Abonnez-vous à trois sources fiables (Centre Inffo, ministère du Travail, votre OPCO), bloquez trente minutes par mois et consignez chaque information utile dans un tableau : source, date, impact, action. La régularité tracée compte plus que le volume.

+Quelles sources utiliser pour la veille légale de l'indicateur 23 ?

Les incontournables : Légifrance, les actualités du ministère du Travail et de la DGEFP, Centre Inffo, France compétences, votre certificateur, la Caisse des Dépôts pour le CPF, et votre OPCO. Trois à cinq sources régulièrement consultées suffisent.

+Quelle preuve d'exploitation de la veille attend l'auditeur ?
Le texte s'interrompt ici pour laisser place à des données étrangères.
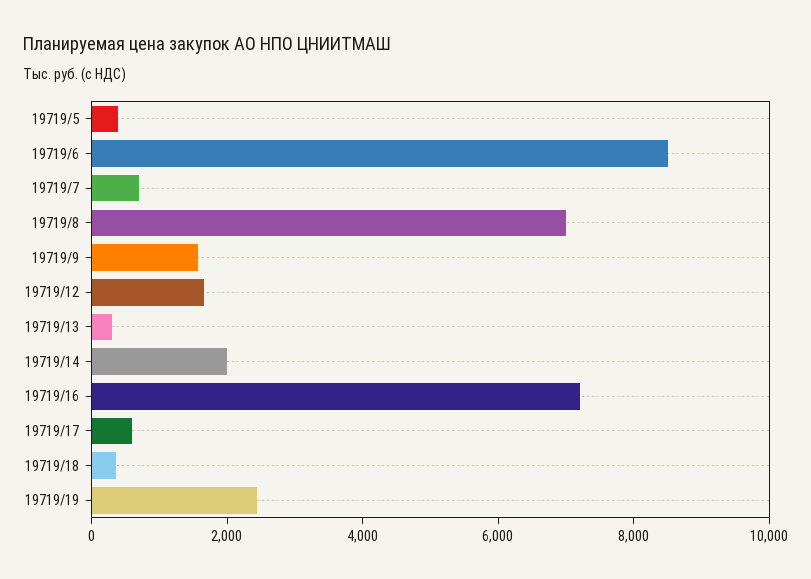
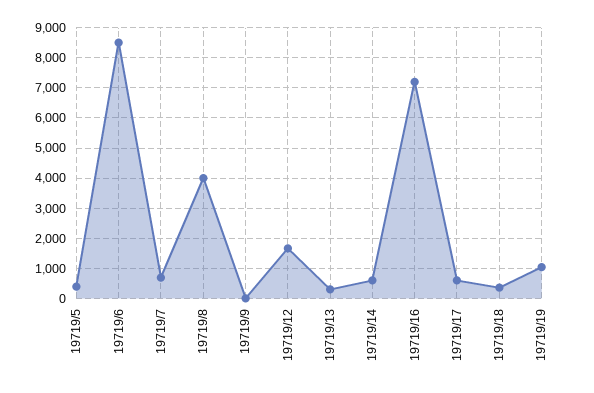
19719/8: 7000 -> 4000
19719/9: 1500 -> 0
19719/14: 2000 -> 600
19719/19: 2500 -> 1000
Un lien démontrable entre une information et une action : convention mise à jour après un texte nouveau, procédure adaptée à une évolution du référentiel, information transmise à l'équipe. Préparez deux ou trois exemples précis avec les documents versionnés.

+Peut-on sous-traiter sa veille réglementaire pour Qualiopi ?

Oui, la collecte peut venir d'un réseau, d'un syndicat ou d'un prestataire. En revanche, l'exploitation doit rester interne et tracée : vous devez montrer ce que ces informations ont changé dans votre organisme.